Ácido

Ácido

Juan Manuel Gil
23:52 • 14 may. 2013

Hace una semana entré en una ferretería. Pequeña. Casi diminuta. Casi invisible. Con  apariencia de ferretería de barrio. Tras un mostrador de madera, un hombre, con cierto parecido a mi padre, contaba tornillos dejándolos caer en una página arrancada de alguna revista. Saludé y le pedí lo que necesitaba. Busco algún producto que desatasque un fregadero. Él siguió contando hasta alcanzar la cifra de cincuenta tornillos. Ni antes ni después. Cuarenta y siete, cuarenta y ocho, cuarenta y nueve y cincuenta. Tengo un producto que es muy efectivo. Pero requiere toda la precaución del mundo. Le pregunté por qué y me explicó que un setenta y cinco por ciento de lo que había en el interior de la botella era ácido sulfúrico y que al contacto con el agua se convertía en una sustancia dramáticamente abrasiva.
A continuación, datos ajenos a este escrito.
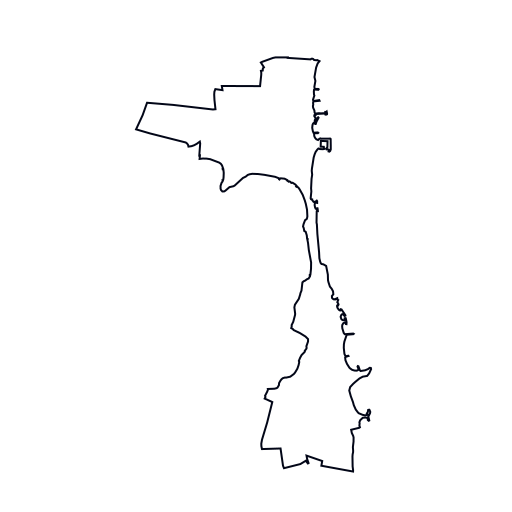 the district of Eforie, Constanta, Romania, rotated 10°
{"feature_id": "2599482B71330041260785", "entity_name": "Eforie", "entity_type": "district", "adm_level": 2, "iso_a3": "ROU", "parent_name": "Romania", "parent_adm1": "Constanta", "projection": "natural_earth1", "projection_center": [28.643, 44.044], "detail": "fine", "context": "isolated", "style": "outline", "palette": "ink", "viewbox_px": 512, "rotation_deg": 10, "n_neighbors": 0, "source": "geoboundaries", "source_scale": "gbopen_adm2", "svg_char_len": 6102}
<svg xmlns="http://www.w3.org/2000/svg" viewBox="0 0 512 512"><g transform="rotate(10 256 256)"><path d="M284.7,53.1L282.2,52.4L281.8,52.7L279.2,52.9L278.2,52.1L276.9,51.9L276.1,52.3L275.6,52.9L252.8,55.4L252.8,54.9L240.8,57.0L238.3,58.0L228.4,63.7L227.2,64.6L231.1,68.8L230.2,70.0L230.4,72.2L228.7,72.8L229.4,74.7L229.7,76.8L230.5,88.0L192.8,94.5L194.2,98.5L187.0,98.7L186.5,101.4L186.8,104.3L188.0,109.6L190.6,118.5L188.2,119.2L148.0,121.6L122.1,124.0L119.9,137.0L115.9,152.1L130.4,153.7L167.1,156.4L168.6,157.2L169.8,158.4L170.5,160.0L173.5,159.0L175.8,157.7L178.2,155.8L180.8,153.1L181.5,154.9L182.7,166.9L183.3,166.7L183.6,170.2L186.5,169.3L190.2,168.7L194.0,168.6L203.5,170.4L205.4,171.3L206.8,172.7L208.5,175.7L208.0,176.0L208.2,176.5L208.8,176.5L209.1,177.3L209.8,179.8L210.4,184.2L210.5,186.3L210.3,187.4L210.0,187.4L210.2,187.9L210.0,188.7L209.4,189.8L208.9,193.2L209.2,194.6L209.4,195.8L210.1,197.1L211.7,198.3L213.5,197.9L214.5,197.0L217.9,192.8L221.7,191.2L222.8,190.3L229.6,181.4L232.1,179.6L233.8,177.6L235.6,176.6L238.1,175.7L244.0,174.9L250.3,174.6L261.1,174.7L265.1,175.5L265.5,175.7L265.4,176.4L265.8,176.6L266.4,175.4L266.8,175.2L270.7,174.9L273.6,175.8L273.6,176.3L275.3,177.1L275.6,176.7L277.0,177.0L278.1,177.9L279.3,177.5L282.4,178.8L283.9,180.0L283.5,180.6L283.8,180.8L284.1,180.5L284.6,180.6L286.0,181.4L287.4,182.8L291.4,187.7L294.4,192.8L296.0,196.0L298.2,201.5L299.7,208.0L299.7,209.8L299.5,210.8L298.1,212.2L297.3,216.4L297.2,218.8L298.1,220.1L299.2,223.0L300.7,223.5L302.4,226.8L303.3,230.0L304.0,230.3L304.0,230.8L303.7,230.8L305.0,234.2L307.0,241.0L311.4,252.8L312.4,259.0L312.8,264.9L312.2,265.2L312.2,265.6L312.6,265.9L312.7,266.6L311.7,269.1L310.5,269.8L308.3,272.0L307.4,272.5L306.3,273.9L306.8,282.2L306.2,285.0L306.2,286.2L305.6,290.8L302.8,297.2L302.7,299.9L304.6,306.1L304.7,307.3L304.1,314.4L303.1,317.8L303.4,319.3L303.2,320.9L305.1,321.6L305.9,322.4L312.7,324.3L318.7,326.7L321.7,328.8L322.1,331.2L321.3,336.1L321.8,337.8L321.7,338.6L320.5,340.9L320.7,341.6L320.4,342.3L318.1,345.6L317.1,348.6L316.4,351.9L317.0,352.8L316.9,356.0L316.3,359.8L314.7,364.0L313.8,365.6L310.7,368.9L306.6,370.6L305.7,370.6L303.6,371.7L302.5,373.0L301.7,374.6L300.8,377.1L301.0,379.2L300.0,381.9L299.2,382.6L297.2,383.5L290.8,384.9L291.0,385.4L290.6,387.6L289.2,392.1L289.8,393.2L289.3,394.9L297.4,397.0L295.9,418.2L293.8,435.9L293.8,439.9L294.3,442.3L295.4,445.1L313.6,441.3L319.0,457.8L320.4,460.1L335.8,453.2L340.6,449.0L343.1,451.3L343.7,450.8L341.6,447.0L340.4,443.8L356.8,446.4L356.8,451.2L389.0,451.4L388.8,450.0L387.7,446.5L385.8,436.6L385.6,434.4L385.7,432.6L385.5,431.0L384.6,427.4L384.3,421.9L383.6,417.7L382.9,416.2L381.1,413.7L379.9,410.6L387.4,407.3L388.1,406.6L387.3,405.2L387.1,402.8L386.7,401.8L387.1,399.7L389.2,396.8L391.7,396.1L393.3,396.1L394.2,396.5L394.6,398.1L395.6,398.7L396.1,398.3L395.0,395.7L394.4,395.1L395.6,391.0L395.6,389.7L394.6,388.0L394.2,387.7L393.2,388.1L393.2,390.3L392.5,391.8L393.4,392.6L393.5,393.0L391.0,394.0L388.5,393.9L384.5,393.0L383.6,392.4L380.9,389.9L378.2,385.9L376.9,383.1L373.7,377.6L371.2,372.3L371.5,368.7L373.9,365.0L375.7,362.7L379.2,358.6L382.1,356.3L386.3,354.8L387.8,352.0L389.0,347.4L388.5,346.3L387.3,346.4L386.1,347.8L383.3,349.6L379.0,351.1L378.2,350.6L376.0,346.8L375.4,346.7L375.2,347.3L376.7,349.7L376.8,350.2L375.2,351.4L372.9,351.7L370.4,351.4L368.3,350.4L367.4,349.8L364.3,346.4L362.2,343.1L361.4,340.4L361.7,339.9L364.4,338.4L364.2,338.2L361.6,339.2L360.1,337.1L358.4,331.2L357.9,327.7L357.9,324.9L359.0,317.8L365.4,316.1L365.7,315.7L365.2,315.5L357.0,317.6L355.8,316.6L353.6,312.3L353.0,310.1L353.0,308.7L353.7,307.0L355.0,306.0L355.5,305.9L355.8,306.2L356.3,307.4L356.9,307.4L356.7,305.5L355.2,301.7L354.6,301.6L354.1,302.0L354.6,302.8L354.6,303.5L354.4,303.8L352.9,304.1L351.7,303.8L351.0,303.3L349.9,301.2L350.2,299.4L351.0,298.3L352.0,298.4L353.6,299.7L354.4,299.2L354.4,298.9L349.5,293.8L348.7,293.7L348.5,294.3L348.7,294.8L348.3,295.1L347.0,294.6L345.5,293.2L344.7,291.9L344.5,290.7L344.7,290.4L344.9,290.8L345.4,290.6L345.7,289.5L345.1,288.4L344.1,287.4L344.6,285.1L343.8,284.8L343.7,284.3L343.3,284.2L343.2,283.5L342.7,283.8L342.8,284.3L341.5,284.6L341.5,285.0L340.2,285.2L338.9,284.7L338.1,284.0L337.7,282.2L338.8,280.3L338.0,277.4L336.2,275.1L334.1,273.3L331.9,269.2L331.1,267.3L330.0,261.9L326.8,253.6L323.8,252.5L321.9,252.5L321.0,251.8L320.1,250.3L318.8,247.2L317.5,241.5L312.6,223.6L310.5,214.4L309.8,212.6L308.0,201.3L308.2,200.8L309.1,200.9L309.0,200.5L308.3,198.3L308.0,198.3L307.5,199.3L306.5,199.0L305.7,197.8L304.9,195.7L304.8,194.0L305.2,193.0L305.8,192.7L306.1,193.1L307.0,193.1L306.7,191.4L306.2,190.9L305.8,191.3L305.7,192.0L303.3,192.7L301.6,191.1L301.5,190.5L300.3,190.5L299.8,189.7L299.3,182.8L298.5,179.8L297.3,170.3L297.2,166.2L296.1,162.4L295.9,160.1L295.7,149.0L296.1,145.6L296.7,143.0L298.0,140.4L298.8,139.3L300.3,139.6L303.3,139.2L304.5,138.8L304.6,138.5L304.0,137.5L303.8,136.7L300.7,137.1L299.9,131.4L306.5,130.5L307.4,136.4L306.5,138.1L306.5,138.4L306.9,138.8L308.6,138.5L309.4,138.8L309.3,140.4L310.1,140.5L310.8,139.7L311.1,138.0L310.5,134.6L309.2,127.8L308.8,127.5L299.6,129.2L299.0,129.0L298.1,129.5L297.0,131.0L295.2,130.6L294.0,129.7L293.0,128.5L292.5,127.6L291.9,125.3L292.1,125.0L295.6,124.3L295.9,123.9L295.4,123.6L291.2,124.6L290.3,123.2L289.1,120.0L288.9,117.1L289.2,115.7L289.6,115.1L290.9,114.8L291.4,115.7L291.9,115.6L292.2,113.3L293.6,109.0L293.1,108.6L292.8,108.9L291.4,114.1L290.2,114.7L290.5,113.6L290.3,112.1L290.9,109.9L289.2,108.3L289.0,107.2L289.2,106.9L289.5,106.7L289.8,107.1L290.2,107.0L290.0,106.0L290.2,105.8L299.5,103.6L299.7,104.6L300.3,104.7L301.3,104.1L301.3,103.5L300.5,101.5L300.2,101.9L299.2,102.1L299.4,103.3L294.9,104.3L293.2,104.4L289.6,105.5L288.8,104.5L288.2,102.5L286.6,100.2L286.2,99.2L286.0,98.2L286.1,97.1L285.6,95.2L285.7,93.8L291.6,92.1L291.2,91.5L286.2,93.2L285.5,93.2L285.0,92.2L285.6,87.8L285.1,87.0L284.4,84.0L284.3,82.1L284.5,81.9L288.5,81.5L288.8,81.0L288.6,80.7L288.0,80.7L285.1,81.2L284.7,80.9L284.1,79.3L284.1,73.3L282.5,69.6L282.5,59.9L283.3,55.6L284.7,53.1Z" fill="none" stroke="#020617" stroke-width="2"/></g></svg>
Eso dijo: dramáticamente. Mientras me devolvía el cambio me aseguró que esa sustancia, aplicándola de forma correcta, hacía su trabajo. También dijo eso: hace su trabajo. Así que nada más abandonar la ferretería supe que no dejaría caer el producto por el sumidero. Lo supe al instante. Incluso quizá también lo supo el hombre desde el otro lado del mostrador. Tuve la certeza de que me faltaría esa dosis de valor necesaria para buscar unos guantes y una mascarilla, secar bien el fregadero, abrir cuidadosamente la botella y derramarla con delicadeza por el desagüe. Y todo eso a pesar de que la idea me fascinaba. Asistir a esa especie de ceremonia dramáticamente abrasiva. El líquido arañando las tuberías, arrastrando la mierda, sacrificando el poco o mucho esmalte, diluyendo la grasa, mordiendo los codos de cobre, moliendo el sarro, triturando el miedo, desintegrando la paciencia e incinerando la cobardía. Todo reducido a gas tóxico. Las ventanas abiertas de par en par. Durante tres, cuatro o cinco horas. Durante días o semanas. Y yo allí, al otro lado de la puerta, esperando, seguro de haber hecho justo lo que tenia que hacer: otra vez el agua haciendo nuevo todo lo que toca.


Guardo la botella alejada del resto de productos de limpieza, no he olvidado ni un solo día que está ahí y me repito en voz alta la razón por la que la compré. Ahora cuento tornillos. Treinta y uno, treinta y dos, treinta y tres. Es cuestión de llegar a cincuenta y tumbar la botella muy despacio.